## Records for processing
--------------------------------

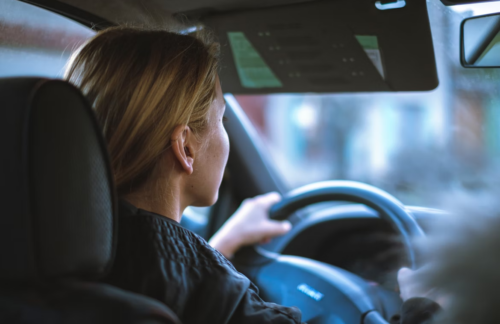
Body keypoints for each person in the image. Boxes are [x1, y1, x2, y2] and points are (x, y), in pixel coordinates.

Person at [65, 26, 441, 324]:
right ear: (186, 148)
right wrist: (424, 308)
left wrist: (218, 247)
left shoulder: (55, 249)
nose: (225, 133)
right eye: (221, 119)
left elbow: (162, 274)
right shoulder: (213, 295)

--------------------------------

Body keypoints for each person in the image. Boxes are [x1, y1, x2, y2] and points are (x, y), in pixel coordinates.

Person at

--------------------------------

## What the exercise asks
Only the lines above from the line with "left shoulder: (55, 249)" to the line with "right shoulder: (213, 295)", those two lines included, should be reproduced exactly.

## The completed task
left shoulder: (55, 249)
nose: (225, 133)
right eye: (221, 119)
left elbow: (162, 274)
right shoulder: (213, 295)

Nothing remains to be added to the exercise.